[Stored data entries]
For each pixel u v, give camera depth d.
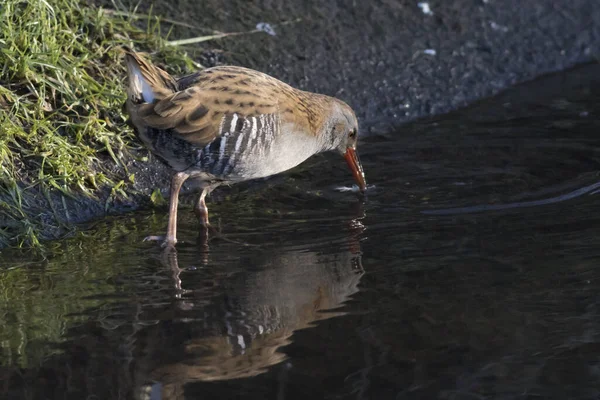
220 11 14.51
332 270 9.32
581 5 16.69
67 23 12.55
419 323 8.23
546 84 15.13
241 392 7.22
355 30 15.19
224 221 10.80
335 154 12.93
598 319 8.22
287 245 10.02
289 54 14.39
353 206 11.13
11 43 11.53
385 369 7.54
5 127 10.91
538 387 7.34
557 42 16.06
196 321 8.28
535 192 11.27
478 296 8.69
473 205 10.98
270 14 14.85
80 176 11.23
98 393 7.20
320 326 8.19
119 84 12.26
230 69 10.55
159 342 7.92
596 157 12.27
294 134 10.80
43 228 10.50
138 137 10.34
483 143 12.95
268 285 9.01
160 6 14.10
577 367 7.57
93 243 10.23
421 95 14.45
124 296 8.80
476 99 14.63
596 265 9.20
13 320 8.31
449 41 15.55
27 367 7.54
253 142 10.27
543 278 8.99
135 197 11.41
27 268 9.53
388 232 10.30
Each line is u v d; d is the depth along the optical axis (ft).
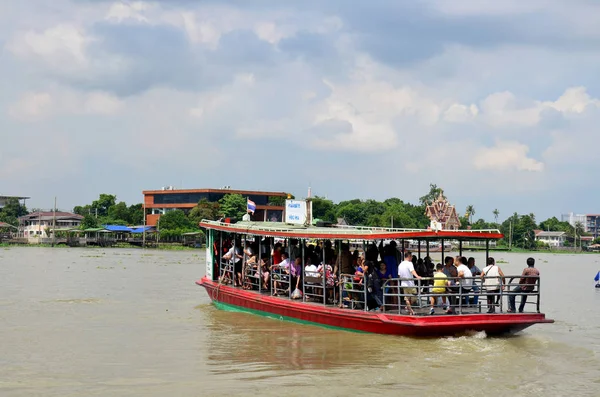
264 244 78.13
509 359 52.29
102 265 185.06
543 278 173.88
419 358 52.13
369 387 44.24
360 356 52.90
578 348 58.59
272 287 73.77
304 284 66.44
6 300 93.97
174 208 404.16
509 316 57.67
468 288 61.98
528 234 567.59
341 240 63.41
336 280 64.34
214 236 84.12
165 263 200.85
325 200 423.23
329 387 44.21
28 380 46.50
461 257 63.98
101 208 506.89
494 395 43.01
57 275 143.54
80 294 102.73
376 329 59.16
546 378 47.37
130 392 43.29
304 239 66.49
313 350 55.36
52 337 63.46
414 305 61.11
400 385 44.83
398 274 59.00
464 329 58.18
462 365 50.14
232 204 367.66
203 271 162.81
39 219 443.73
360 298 61.82
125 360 52.90
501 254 434.71
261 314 73.82
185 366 50.70
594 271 221.05
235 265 79.30
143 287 115.75
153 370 49.42
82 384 45.44
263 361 52.03
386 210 446.19
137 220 439.63
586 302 103.55
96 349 57.47
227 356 54.08
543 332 67.97
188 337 62.80
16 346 58.90
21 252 281.54
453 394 42.93
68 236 394.11
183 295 102.17
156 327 69.10
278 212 392.88
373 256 63.93
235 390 43.62
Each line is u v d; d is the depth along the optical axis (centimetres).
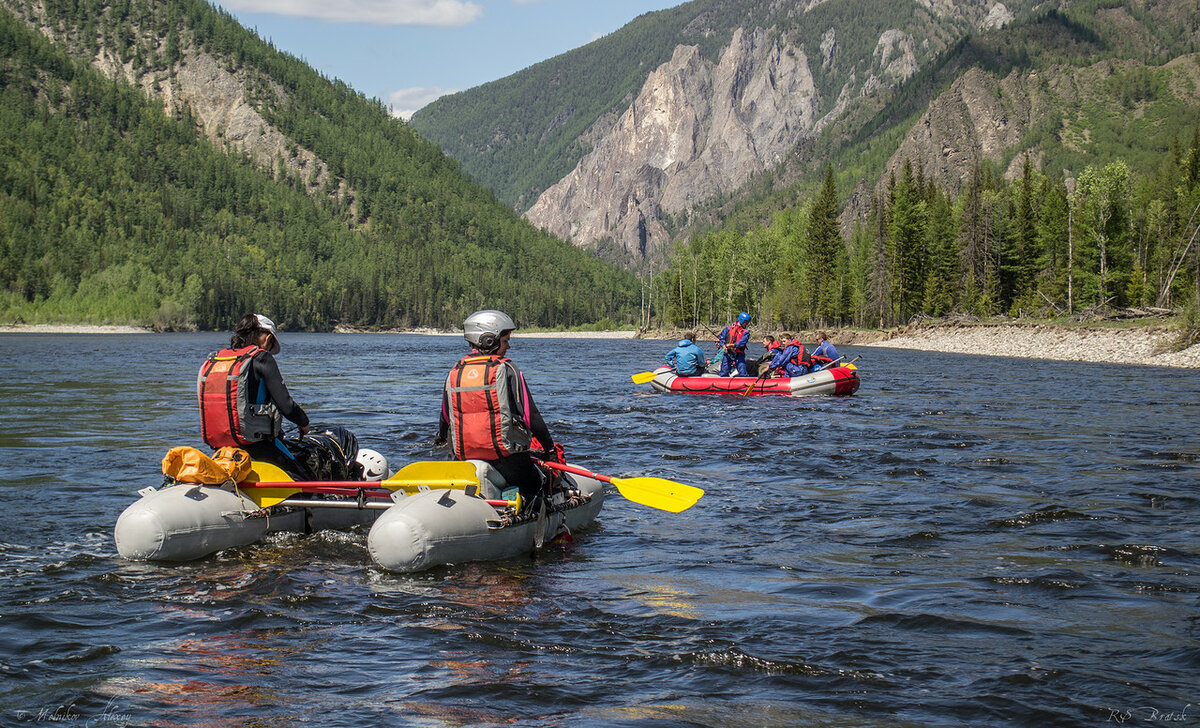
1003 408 1788
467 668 437
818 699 401
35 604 530
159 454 1126
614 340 11894
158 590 562
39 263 16112
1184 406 1830
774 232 11675
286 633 487
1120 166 7669
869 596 555
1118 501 852
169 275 17575
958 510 815
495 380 659
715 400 1988
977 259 8300
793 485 944
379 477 820
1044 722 377
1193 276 6838
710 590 571
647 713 385
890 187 9625
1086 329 4931
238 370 684
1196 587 573
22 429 1388
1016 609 529
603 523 777
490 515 651
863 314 9119
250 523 676
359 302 19800
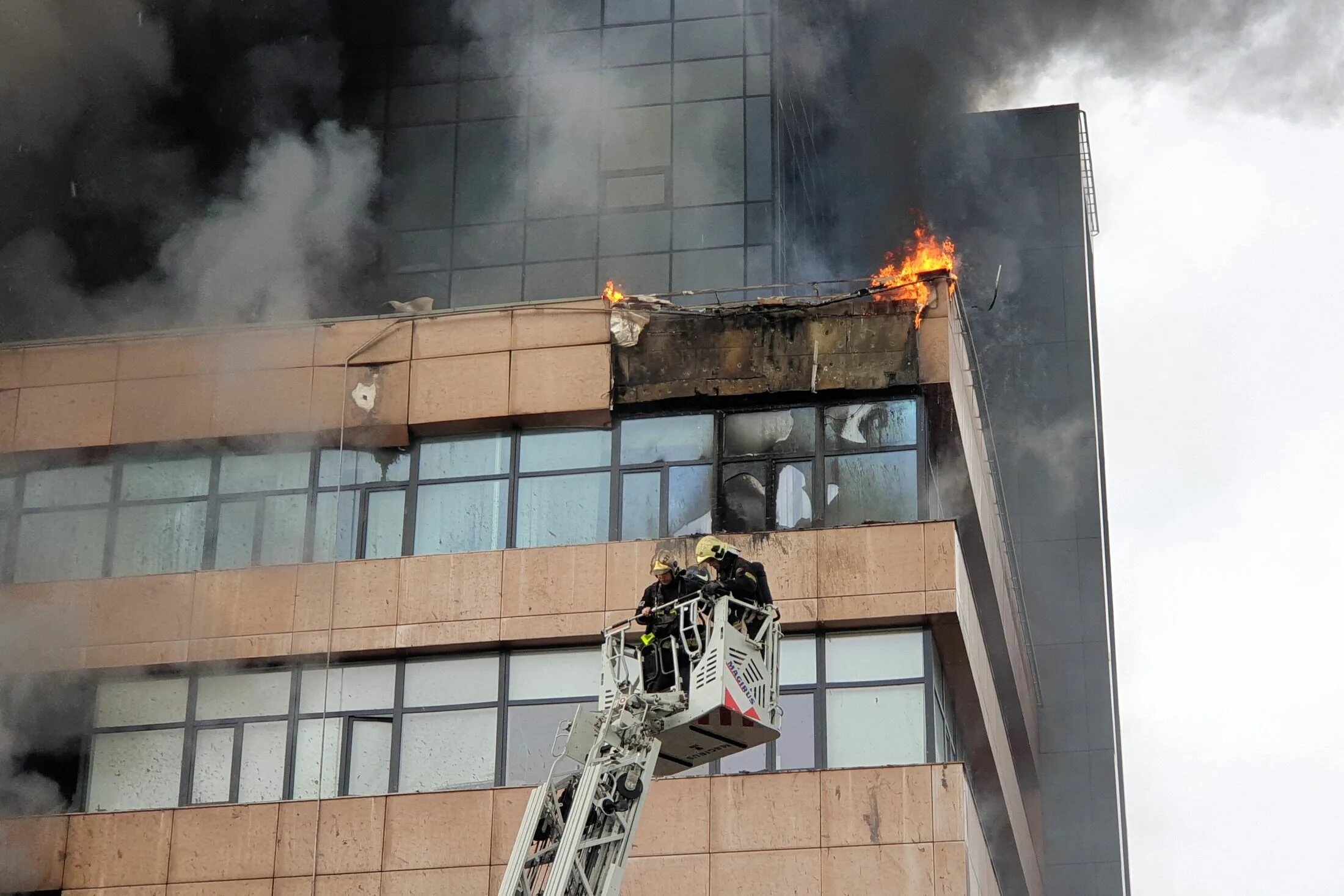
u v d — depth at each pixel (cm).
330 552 3559
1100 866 5319
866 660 3334
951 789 3148
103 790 3475
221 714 3494
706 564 2162
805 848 3144
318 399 3631
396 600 3475
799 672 3344
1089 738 5459
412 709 3434
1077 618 5600
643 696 2091
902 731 3275
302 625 3488
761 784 3200
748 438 3531
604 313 3609
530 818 2080
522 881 2062
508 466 3578
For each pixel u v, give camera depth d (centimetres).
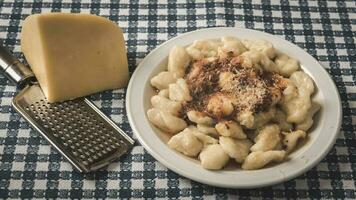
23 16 65
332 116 52
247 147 49
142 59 60
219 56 55
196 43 57
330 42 64
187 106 52
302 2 68
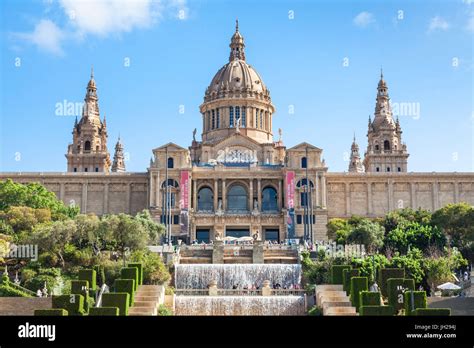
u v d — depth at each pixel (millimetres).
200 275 110500
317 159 173375
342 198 180125
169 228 145625
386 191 180750
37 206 139125
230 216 167375
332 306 85312
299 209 170000
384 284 92250
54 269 104312
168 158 172250
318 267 106750
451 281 100812
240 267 110875
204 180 174625
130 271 90875
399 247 129375
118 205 178375
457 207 141875
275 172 173750
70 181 179250
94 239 112625
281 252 130625
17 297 83500
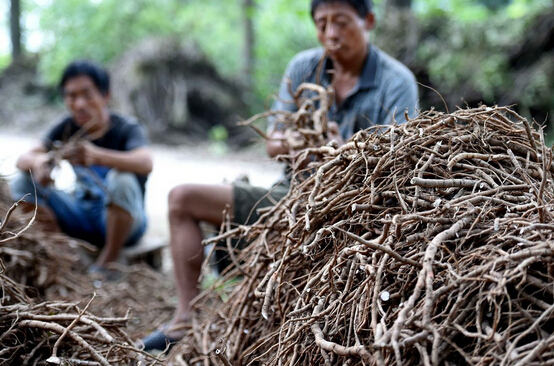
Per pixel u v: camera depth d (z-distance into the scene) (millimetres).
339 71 2799
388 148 1726
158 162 9602
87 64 3820
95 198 3803
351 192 1698
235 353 1926
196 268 2520
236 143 11820
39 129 13312
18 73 15836
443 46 7473
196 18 15734
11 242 2420
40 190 3586
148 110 11961
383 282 1514
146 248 3812
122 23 15344
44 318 1763
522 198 1559
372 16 2787
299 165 2145
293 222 1777
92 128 3863
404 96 2652
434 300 1302
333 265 1550
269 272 1823
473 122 1774
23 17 18609
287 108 2943
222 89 12766
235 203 2504
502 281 1270
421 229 1569
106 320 1853
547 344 1193
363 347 1386
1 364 1672
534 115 7109
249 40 13867
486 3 12195
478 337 1280
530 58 7281
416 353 1345
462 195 1603
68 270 2912
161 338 2414
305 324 1564
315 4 2748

— EXERCISE REQUIREMENTS —
Print nothing but the lines from the line with "235 353 1926" to the last line of the records above. Both of those lines count.

— ANSWER SPACE —
235 353 1926
196 268 2520
236 143 11820
39 129 13312
18 73 15836
443 46 7473
196 18 15734
11 242 2420
40 190 3586
148 110 11961
383 282 1514
146 248 3812
122 23 15344
44 318 1763
522 198 1559
372 16 2787
299 165 2145
293 222 1777
92 128 3863
404 96 2652
434 300 1302
333 265 1550
269 272 1823
473 122 1774
23 17 18609
287 108 2943
222 89 12766
235 203 2504
502 281 1270
421 229 1569
106 320 1853
547 344 1193
363 347 1386
1 364 1672
534 115 7109
249 40 13867
486 3 12195
478 337 1280
530 58 7281
416 353 1345
462 195 1603
68 270 2912
161 338 2414
305 324 1564
315 4 2748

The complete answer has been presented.